O, bugünün riyakâr düzeninde Müslüman olmanın hâlâ ne anlama geldiğini hatırlatanlardandır. Erke yakın durmanın değil, hakikatin yanında olmanın erdemini savunan, sağcılığın ya da sözde muhafazakârlığın oluşturduğu düşünsel grilikle değil, adalet ve merhametle rengini bulan bir bilinç inşa etmeye çağıran bir uyarıcıdır. Bizi “mevcut olanla yetinmeye”, “göze sokulan başarı hikâyelerine iman etmeye” değil, “görülmeyeni görmeye”, “konuşulmayanı konuşmaya” davet eder. Modern çağın sahte aydınlarının gürültüsü arasında, onun sessiz ve köklü çağrısı şu kelimelerle yankılanır: cesaret, hesaplaşma ve istikamet.
Müftüoğlu’nun metinleri yalnızca düşünce üretmez, bir iklim kurar. Bu iklimde ne sağcı korkulara yer vardır ne de muhafazakâr konformizme. Mezhepçi bağnazlıkların, etnik üstünlükçülerin, kapitalist tüketim şehvetinin maskeleri düşer. Oportünist muhafazakârlığın iktidar hırsıyla sarhoş ettiği dindar kimliklerin nasıl içinin boşaltıldığını, mukaddes olanın çıkar ilişkilerine nasıl kurban edildiğini her metninde görürüz.

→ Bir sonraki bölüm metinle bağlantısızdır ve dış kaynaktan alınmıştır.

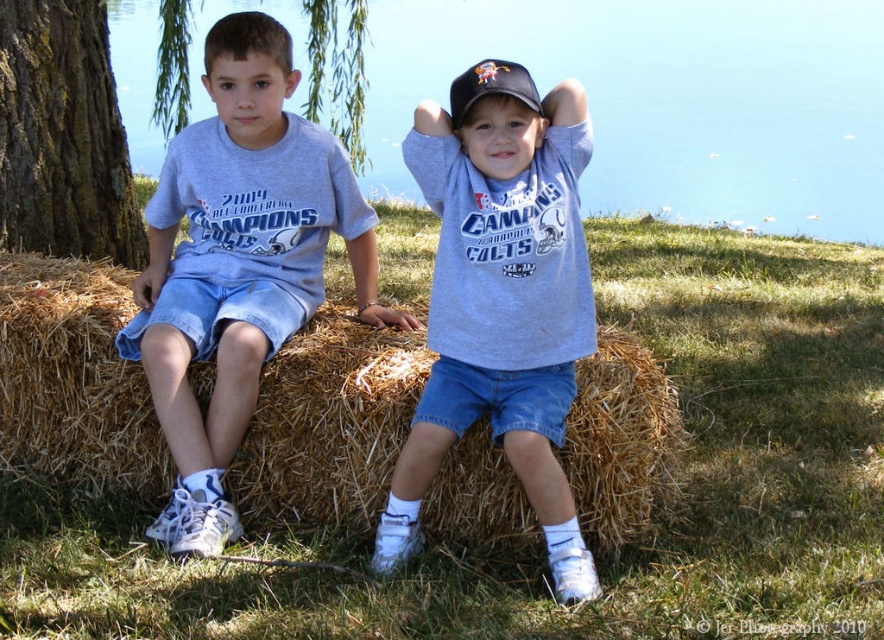
Question: Does blue water at upper center appear under matte gray t-shirt at center?

Choices:
 (A) yes
 (B) no

Answer: (B)

Question: Is brown straw bale at center to the right of gray cotton t-shirt at left from the viewer's perspective?

Choices:
 (A) yes
 (B) no

Answer: (B)

Question: Which of the following is the farthest from the observer?

Choices:
 (A) brown straw bale at center
 (B) blue water at upper center
 (C) brown rough bark tree at left

Answer: (C)

Question: Is matte gray t-shirt at center above brown rough bark tree at left?

Choices:
 (A) no
 (B) yes

Answer: (A)

Question: Which object is farther from the camera taking this photo?

Choices:
 (A) matte gray t-shirt at center
 (B) brown straw bale at center
 (C) blue water at upper center

Answer: (C)

Question: Which point is closer to the camera?

Choices:
 (A) matte gray t-shirt at center
 (B) brown rough bark tree at left

Answer: (A)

Onun yazılarında iman, sadece Allah’a değil, hakikate, adalete, insanlığa olan sadakatin de adıdır.
Bugün, İslami düşünce hayatının niçin bu kadar sığlaştığını, ilahiyat dünyasının neden söyleyecek sözü kalmadığını, edebiyatın niçin vicdani bir dil kuramadığını anlamak istiyorsak, Müftüoğlu’nun metinlerinde o cevapsız kalan soruların izlerini sürmemiz gerekir. O, her seferinde başka bir körlüğü, başka bir suskunluğu, başka bir yalanı kazıyarak, bize sadece neyi savunmamız gerektiğini değil, neyle vedalaşmamız gerektiğini de açığa çıkartır.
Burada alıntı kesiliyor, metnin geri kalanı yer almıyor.